张强首先想到自己的老板朱辉,但事故发生后,“顶头上司”朱辉仅支付了1万元医疗费就不闻不问,张强家境困难,实在无力缴纳几十万元的后续治疗费用。工资一分没拿到不说, 连后续治疗都无法保障,而向本案中各方当事人主张赔偿时,所有人都认为跟自己无关。
事实上,朱辉只是南京公司的一名现场负责人,对赔偿一事态度暧昧,个人也并无房产等可执行财产。张强想,相对于个人,公司财力应该更雄厚,如两个公司能承担连带赔偿责任,自己的治疗费还有希望。接下来,张强便申请了劳动仲裁,请求确认其与无锡公司之间存在事实劳动关系。遭裁决否定后,张强不服,起诉至无锡中级人民法院,但一审、再审均被驳回请求。
2010年8月,张强以人身损害赔偿为由,诉至无锡滨湖区人民法院,请求判令无锡公司、朱辉对其受伤造成各项损失承担连带赔偿责任。但法院一审判决,由朱辉支付张强赔偿款56万余元,经二审,再审无果,不甘心的张强向检察机关递交了申诉状。
“我告状告了好多年”,电话中,张强对检察官说道,“检察机关是我最后的希望了。

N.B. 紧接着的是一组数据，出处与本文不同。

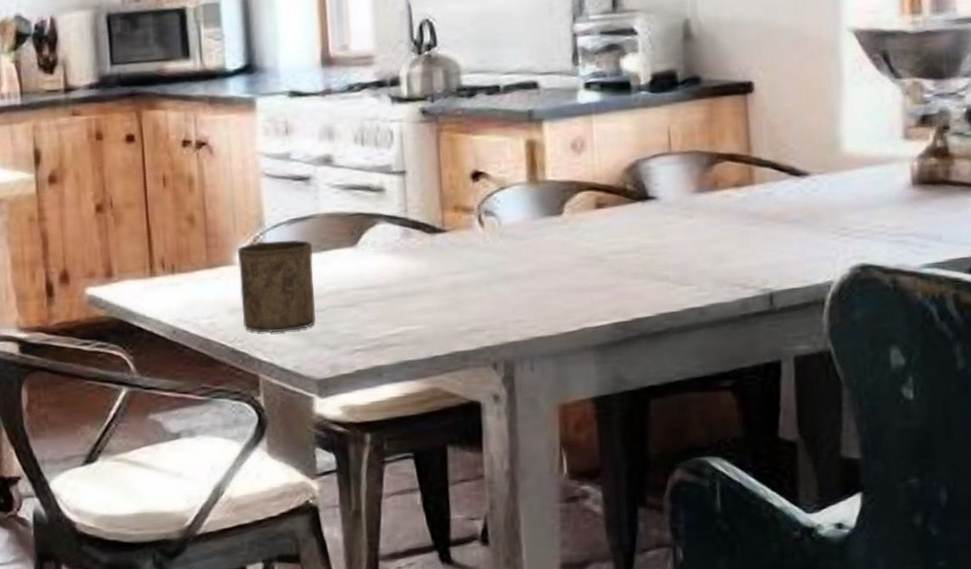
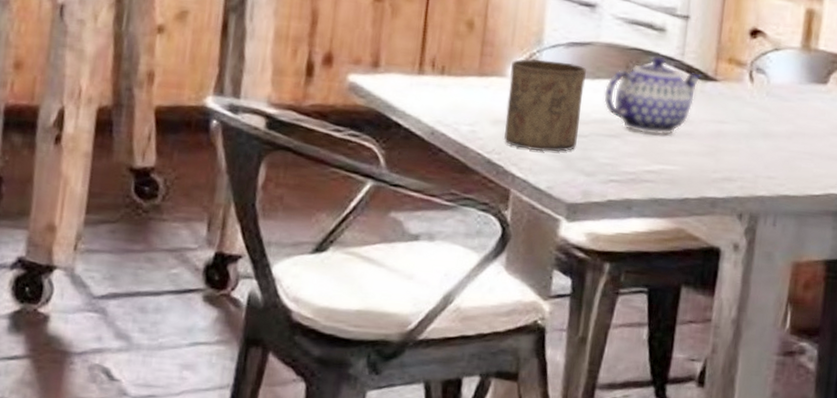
teapot: none [333,216,430,298] -> present [603,55,702,135]

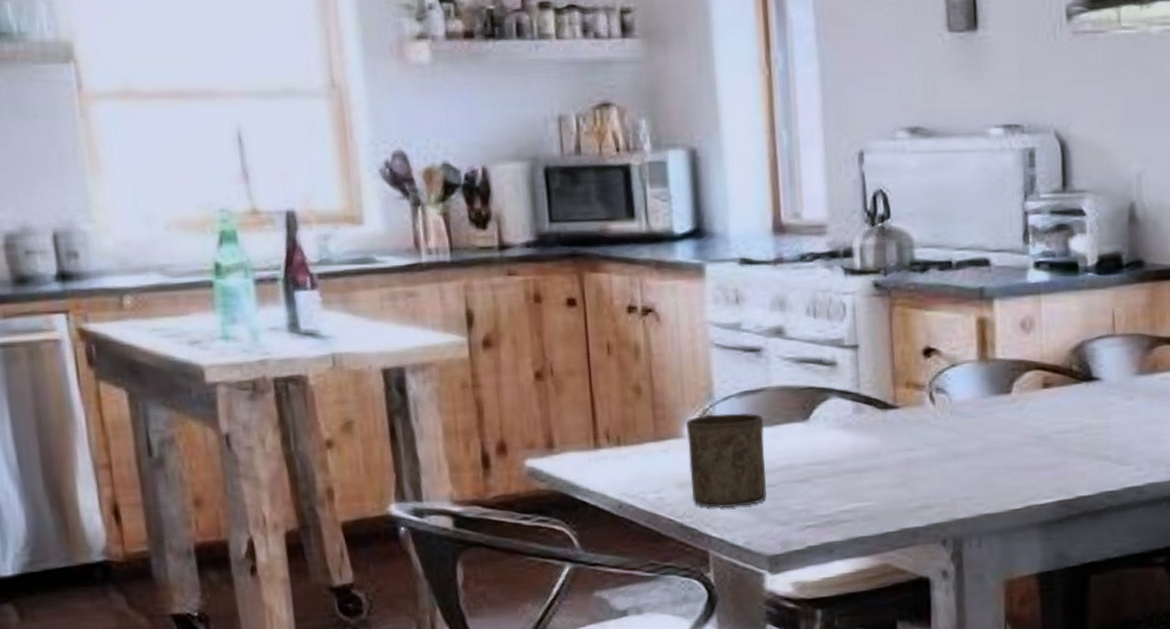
teapot: present [603,55,702,135] -> none [784,391,882,474]

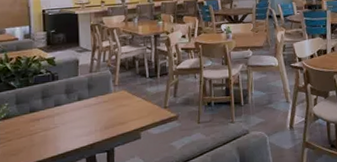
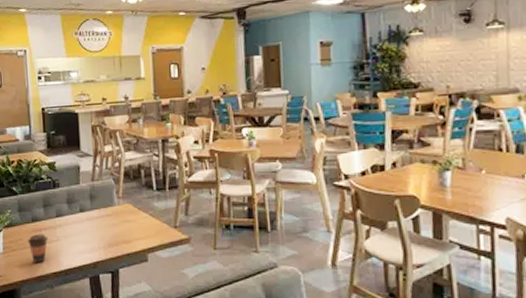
coffee cup: none [25,123,46,150] -> present [28,234,49,263]

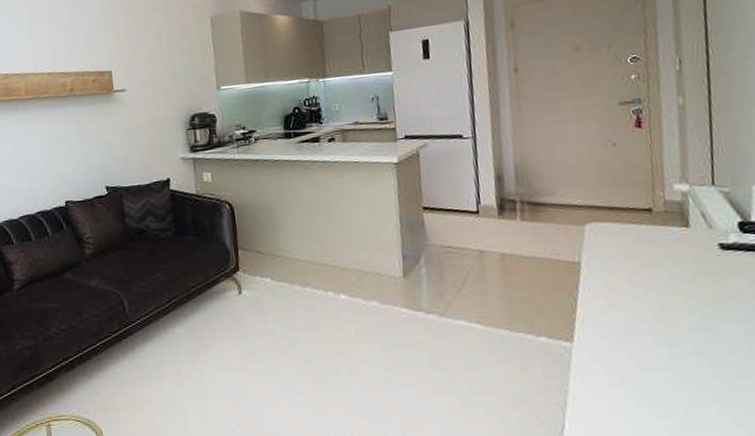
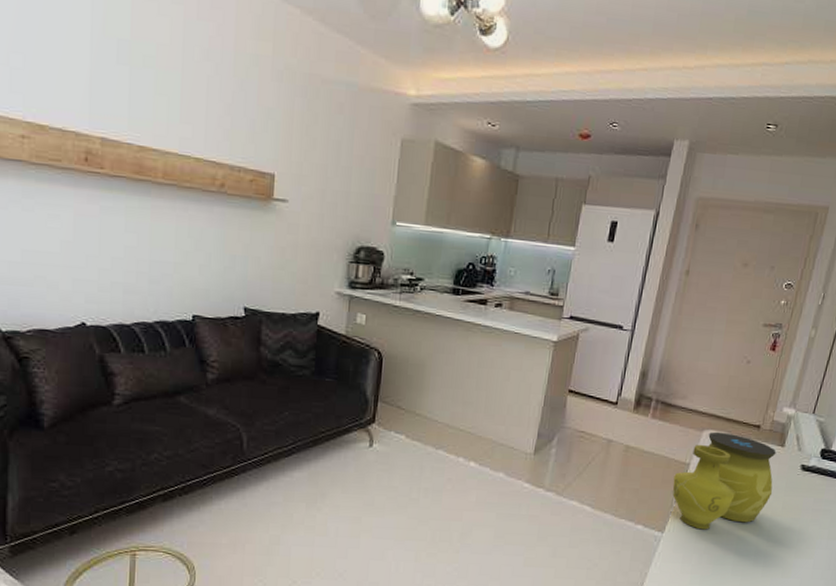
decorative vase: none [565,222,693,334] -> present [672,431,777,530]

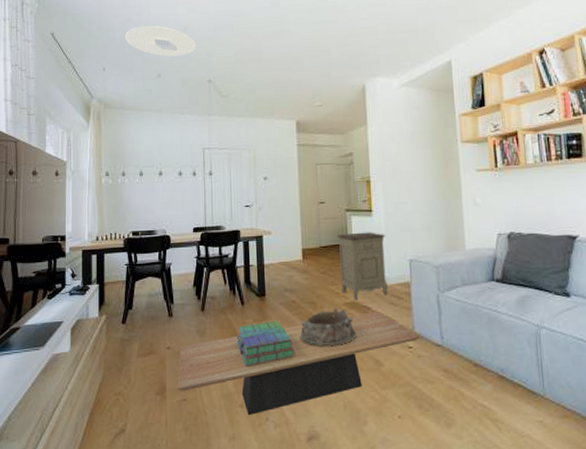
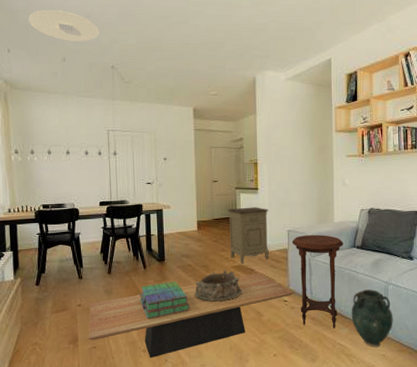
side table: none [414,264,479,384] -> present [291,234,344,328]
vase: none [494,334,551,411] -> present [351,289,393,348]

”刘程杰在审查时,发现了一个细节。当年一审时法院发现,张强提供的公司名称与朱辉任职的,真正的南京公司略有差异,并不完全一致。原来,无锡公司作为分包商,曾揽下热电公司的一号灰库设备安装项目,并交给南京公司进行,朱辉是现场的负责人。而二号灰库安装时,朱辉自行出面,与无锡公司签订了《委托安装协议》,还答应补盖南京公司公章。但事实上南京公司并不知情,且明确朱辉无权独自对外签协议。
看到这里,刘程杰发现,本案中协议上出现的南京公司名称不对,很有可能是朱辉笔误。朱辉明显是冒用公司名义,只能认为他以个人身份承接了这个工程,张强属于朱辉个人雇佣,损害赔偿与南京公司肯定没有关系。那现在,赔偿担责主体是否又有所变化呢?
既然雇佣关系已经明了,接下来问题核心就转到是否有过错责任这点。灰库设备安装是否需要资质?管线铺设是否属于《委托安装协议》范围?滨湖检察院专门向江苏省住房和城乡建设厅书面致函咨询,该厅复函明确:从事电厂的灰库卸料设备的安装,需要取得电力工程施工相关专业资质。
而在对无锡公司调查中,该公司法定代表人浦某说:“张强出事时从事的管线铺设工作包含在《委托安装协议》里面的,管线铺设就是铺设电缆,给灰库设备通电,是在灰库设备安装完成之后进行的,属于配套设施。”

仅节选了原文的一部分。